The phrase 'like blind men' in the speech of Thrasyboulos dangles
misleadingly (p.43, as the Greek does not). 'Noteworthy' (p.37)
does not seem to me an adequate translation of A)CIO/LOGA, long
associated with the great events of history.
The introduction refers to the evidence for Xenophon's life
and describes his works. There is a fair summary of the nature of
the Hellenica and its competing sources, a chronology, a
good bibliography and some useful maps and plans. The influence
of Socrates on his thought is I think underplayed, and yet this
could help explain for example his emphasis on friendship in the
trial of Theramenes, which already suggests some connexion with
Socrates in the depiction of his death by hemlock. It is possible
to argue that Socrates too died because he was not thought to be
a friend of the regime, as the Memorabilia shows. I am not
sure either that my argument that the narrative previous to
2.3.11 is a bridging narrative written at the same time as the
rest of the work can be dismissed as immaterial on the grounds
that it would have been subsequently revised (p.5). Such
narratives were meant to be different from the rest of the work.
But perhaps I do not follow the reasoning.

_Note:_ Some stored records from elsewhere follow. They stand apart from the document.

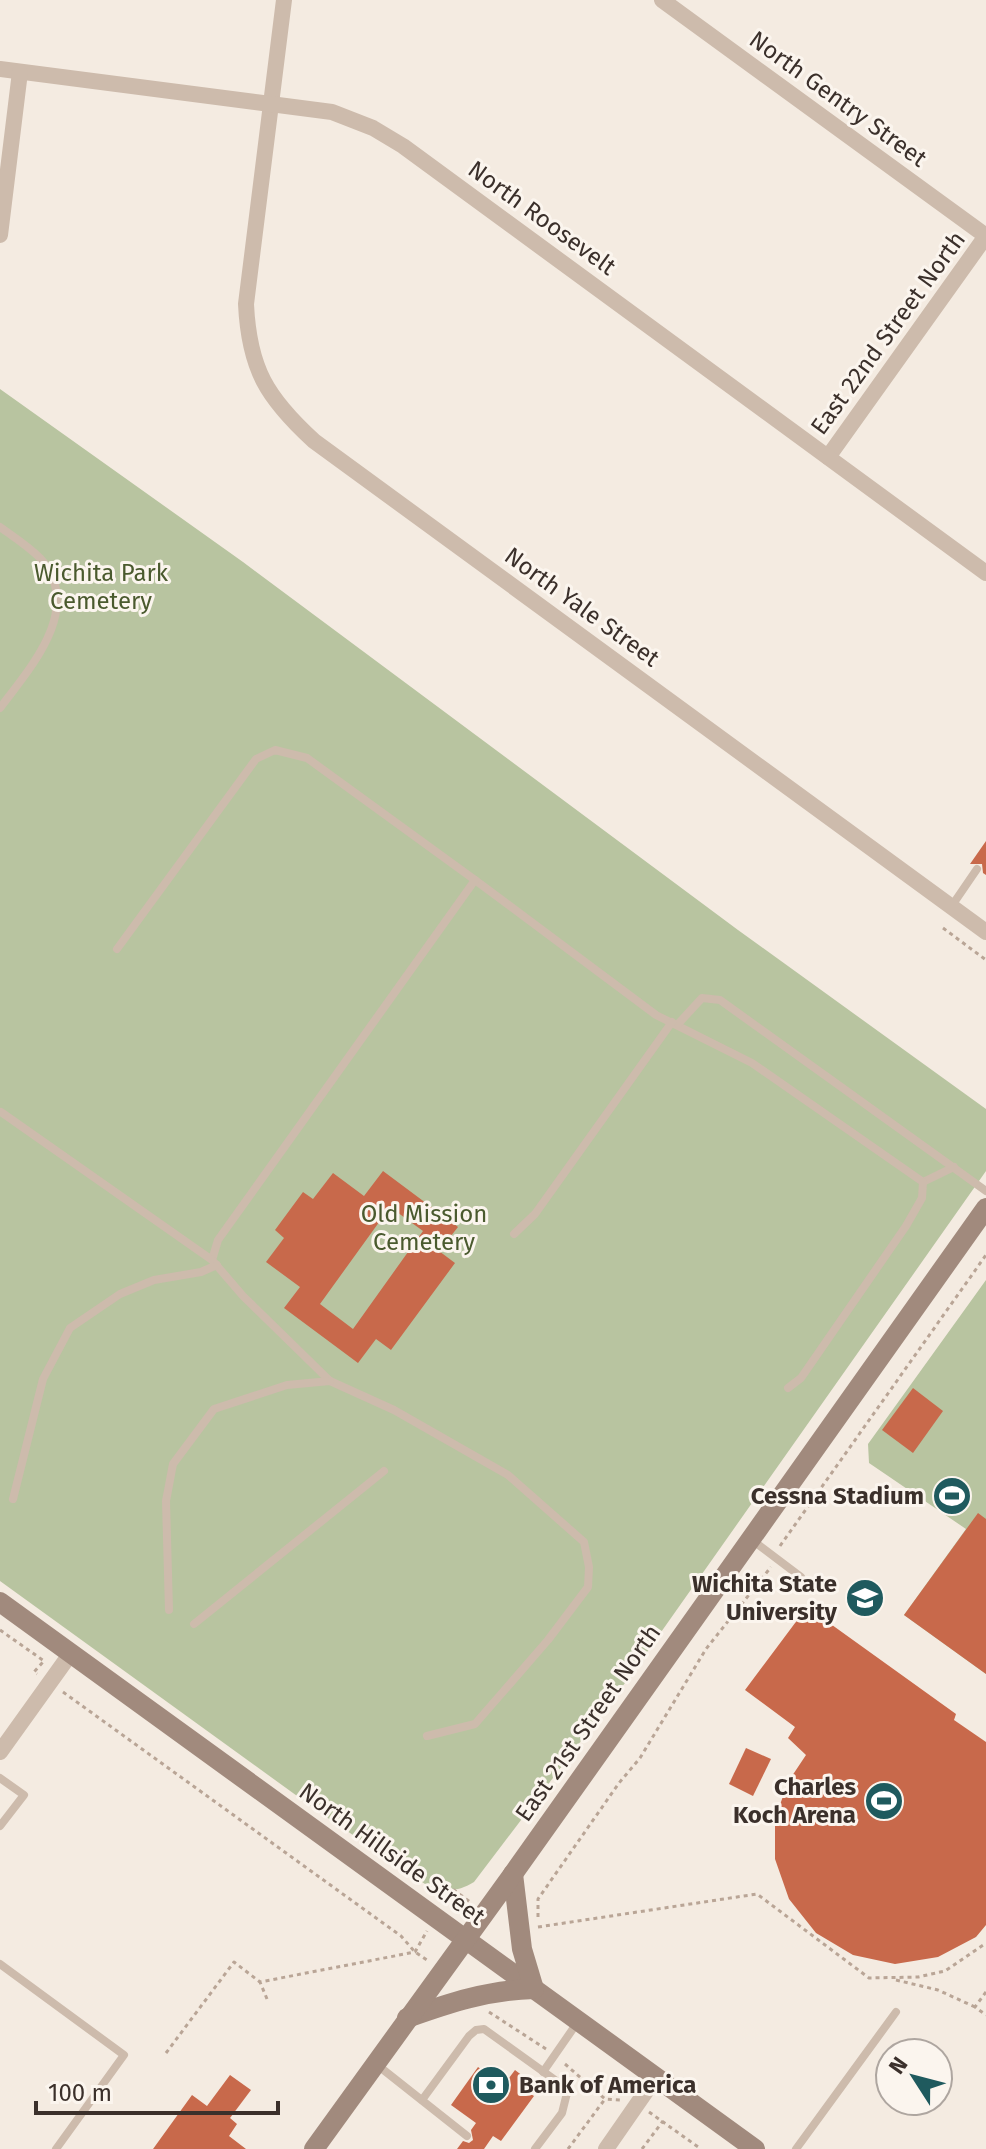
<svg xmlns="http://www.w3.org/2000/svg" width="986" height="2149" viewBox="0 0 986 2149" font-family="'Fira Sans',sans-serif">
<style>
.green{fill:#b8c4a0}
.building{fill:#c8694b;fill-rule:evenodd}
.lines{fill:none;stroke-linecap:round;stroke-linejoin:round}
.path{stroke:#b9a596;stroke-width:3;stroke-dasharray:4 4;stroke-linecap:butt}
.lane{stroke:#cdbbac;stroke-width:8}
.street{stroke:#cdbbac;stroke-width:16}
.secondary{stroke:#a18a7d;stroke-width:20}
.labels{text-anchor:middle;stroke-width:6;stroke-linejoin:round;paint-order:stroke}
.street-label{font-size:24px;fill:#3b302b;stroke:#fbf5ee}
.park-label{font-size:24px;fill:#4a5a2e;stroke:#fbf5ee}
.poi-label{font-size:24px;font-weight:bold;fill:#3b302b;stroke:#fbf5ee;text-anchor:end}
</style>
<rect width="100%" height="100%" fill="#f4ebe1"/>
<g class="green">
<path d="M 0,389 L 243,562 L 738,930 L 986,1109 L 986,1171 L 628,1679 L 474,1882 C 457,1892 447,1892 428,1886 L 322,1814 L 0,1581 Z"/>
<path d="M 986,1280 L 986,1674 L 904,1615 L 966,1529 L 869,1463 L 868,1444 Z"/>
</g>
<g class="building">
<path d="M 986,841 L 986,875 L 983,873 L 982,864 L 970,864 Z"/>
<path d="M 383,1171 L 442,1215 L 448,1208 L 458,1216 L 453,1223 L 458,1227 L 439,1251 L 455,1263 L 391,1350 L 376,1339 L 358,1363 L 284,1308 L 300,1287 L 266,1262 L 284,1238 L 275,1230 L 303,1192 L 313,1199 L 333,1173 L 364,1196 ZM 390,1207 L 423,1231 L 353,1329 L 320,1304 Z"/>
<path d="M 913,1388 L 943,1411 L 913,1453 L 882,1430 Z"/>
<path d="M 978,1513 L 986,1519 L 986,1674 L 904,1615 Z"/>
<path d="M 807,1607 L 956,1714 L 954,1720 L 986,1742 L 986,1925 L 976,1937 L 938,1957 L 895,1964 L 853,1955 L 816,1933 L 789,1899 L 775,1859 L 775,1819 L 788,1782 L 806,1755 L 788,1738 L 795,1727 L 745,1690 Z"/>
<path d="M 746,1748 L 771,1759 L 753,1796 L 729,1784 Z"/>
<path d="M 478,2067 L 496,2080 L 501,2072 L 509,2078 L 515,2070 L 532,2083 L 526,2091 L 534,2096 L 501,2141 L 493,2136 L 484,2149 L 457,2149 L 463,2141 L 469,2143 L 473,2140 L 471,2130 L 476,2123 L 451,2105 Z"/>
<path d="M 230,2075 L 251,2090 L 230,2118 L 237,2124 L 229,2136 L 246,2149 L 153,2149 L 192,2095 L 207,2106 Z"/>
</g>
<g class="lines">
<g class="path">
<path d="M 943,928 L 986,960"/>
<path d="M 780,1546 L 986,1255"/>
<path d="M 0,1630 L 44,1661 L 34,1672 L 37,1674"/>
<path d="M 63,1692 L 401,1936 L 415,1952 L 427,1960"/>
<path d="M 444,1904 L 454,1890 L 470,1902"/>
<path d="M 538,1917 L 538,1899 L 619,1783 L 640,1758 L 706,1649 L 771,1567"/>
<path d="M 538,1927 L 757,1894 L 869,1978 L 918,1977 L 945,1971 L 986,1943"/>
<path d="M 896,1980 L 938,1990 L 975,2007"/>
<path d="M 986,1992 L 975,2007 L 986,2015"/>
<path d="M 267,1999 L 260,1982 L 415,1952 L 427,1931"/>
<path d="M 489,2012 L 546,2049"/>
<path d="M 166,2053 L 234,1962 L 260,1982"/>
<path d="M 565,2064 L 605,2099 L 620,2100"/>
<path d="M 649,2112 L 701,2149"/>
<path d="M 568,2149 L 605,2099"/>
<path d="M 642,2149 L 663,2121"/>
</g>
<g class="lane">
<path d="M 0,527 C 14,537 28,546 40,558 C 85,608 30,668 0,708"/>
<path d="M 475,880 L 656,1015 L 752,1063 L 923,1182 L 954,1167"/>
<path d="M 951,907 L 977,869"/>
<path d="M 117,949 L 256,759 L 275,750 L 307,758 L 475,880 L 218,1240 L 212,1260 L 243,1296 L 330,1381 L 394,1410 L 508,1475 L 584,1542 L 589,1567 L 588,1587 L 548,1640 L 475,1724 L 427,1736"/>
<path d="M 678,1024 L 702,998 L 720,1000 L 986,1191"/>
<path d="M 1,1112 L 212,1260"/>
<path d="M 514,1234 L 535,1214 L 672,1022"/>
<path d="M 788,1388 L 801,1378 L 906,1226 L 922,1198 L 923,1182"/>
<path d="M 13,1499 L 43,1379 L 70,1328 L 120,1294 L 154,1280 L 201,1272 L 217,1265"/>
<path d="M 752,1540 L 801,1577"/>
<path d="M 169,1610 L 166,1501 L 173,1464 L 214,1409 L 287,1385 L 330,1381"/>
<path d="M 194,1624 L 384,1471"/>
<path d="M 0,1778 L 24,1795 L 0,1826"/>
<path d="M 0,1964 L 124,2055 L 56,2149"/>
<path d="M 376,2064 L 467,2136"/>
<path d="M 543,2072 L 577,2023"/>
<path d="M 422,2100 L 469,2036 L 476,2030 L 484,2029 L 562,2085 L 567,2093 L 562,2113 L 535,2149"/>
<path d="M 796,2149 L 896,2012"/>
</g>
<g class="street">
<path d="M 284,0 L 246,304 C 249,369 267,398 314,441 L 986,932"/>
<path d="M 662,0 L 986,236 L 828,457"/>
<path d="M 0,69 L 332,112 L 373,128 L 403,146 L 986,573"/>
<path d="M 0,235 L 20,72"/>
<path d="M 0,1752 L 71,1653"/>
<path d="M 606,2149 L 656,2077"/>
</g>
<g class="secondary">
<path d="M 0,1602 L 755,2149"/>
<path d="M 407,2018 C 449,2003 488,1990 534,1989 L 522,1949 L 513,1874"/>
<path d="M 314,2149 L 513,1874 L 986,1208"/>
</g>
</g>
<defs>
<symbol id="stadium-disc" viewBox="-11 -11 22 22"><circle r="9.5" fill="#1f5a5e" stroke="#fbf5ee"/><path d="M0-5a6.5 5 0 1 0 0 10a6.5 5 0 1 0 0-10ZM-3.5-1.8h7v3.6h-7Z" fill="#fff"/></symbol>
<symbol id="university-disc" viewBox="-11 -11 22 22"><circle r="9.5" fill="#1f5a5e" stroke="#fbf5ee"/><path d="M0-5L7-2L0 1L-7-2ZM-4 1L0 2.5L4 1V4Q0 6-4 4Z" fill="#fff"/></symbol>
<symbol id="bank-disc" viewBox="-11 -11 22 22"><circle r="9.5" fill="#1f5a5e" stroke="#fbf5ee"/><path d="M-6-4H6V4H-6ZM0-2.3a2.3 2.3 0 1 0 0 4.6a2.3 2.3 0 1 0 0-4.6Z" fill="#fff"/></symbol>
</defs>
<g fill-rule="evenodd">
<use href="#stadium-disc" x="930" y="1474" width="44" height="44"/>
<use href="#university-disc" x="843" y="1576" width="44" height="44"/>
<use href="#stadium-disc" x="862" y="1779" width="44" height="44"/>
<use href="#bank-disc" x="469" y="2063" width="44" height="44"/>
</g>
<g class="labels">
<g class="street-label">
<text transform="translate(838 99) rotate(36)" y="8">North Gentry Street</text>
<text transform="translate(542 218) rotate(36)" y="8">North Roosevelt</text>
<text transform="translate(888 333) rotate(-54)" y="8">East 22nd Street North</text>
<text transform="translate(582 607) rotate(36)" y="8">North Yale Street</text>
<text transform="translate(588 1723) rotate(-55)" y="8">East 21st Street North</text>
<text transform="translate(392 1854) rotate(36)" y="8">North Hillside Street</text>
</g>
<g class="park-label">
<text x="101" y="581">Wichita Park<tspan x="101" dy="28">Cemetery</tspan></text>
<text x="424" y="1222">Old Mission<tspan x="424" dy="28">Cemetery</tspan></text>
</g>
<g class="poi-label">
<text x="924" y="1504">Cessna Stadium</text>
<text x="837" y="1592">Wichita State<tspan x="837" dy="28">University</tspan></text>
<text x="856" y="1795">Charles<tspan x="856" dy="28">Koch Arena</tspan></text>
<text x="519" y="2093" text-anchor="start">Bank of America</text>
</g>
</g>
<g transform="translate(914 2077) rotate(306)"><circle r="38" fill="#fbf5ee" stroke="#aea6a0" stroke-width="2"/>
<path d="M0-6L14 30L0 20L-14 30Z" fill="#1f5a5e"/>
<text y="-12" font-size="22" font-weight="bold" text-anchor="middle" fill="#3b302b">N</text>
</g>
<path d="M36 2101v12h242v-12" fill="none" stroke="#3b302b" stroke-width="4"/>
<text x="48" y="2101" font-size="24" fill="#3b302b" stroke="#fbf5ee" stroke-width="6" paint-order="stroke">100 m</text>
</svg>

This new commentary on the Hellenica is undoubtedly
needed, but perhaps not as a series of three or possibly even
four separate parts. There is too much that needs to be traced
throughout the work. The commentary under review will do good
service, but a future commentary on the whole work in one volume
should take account of the literary as well as the historical
interpretations of the Hellenica, in order to improve
understanding of how Xenophon and his audiences saw their past.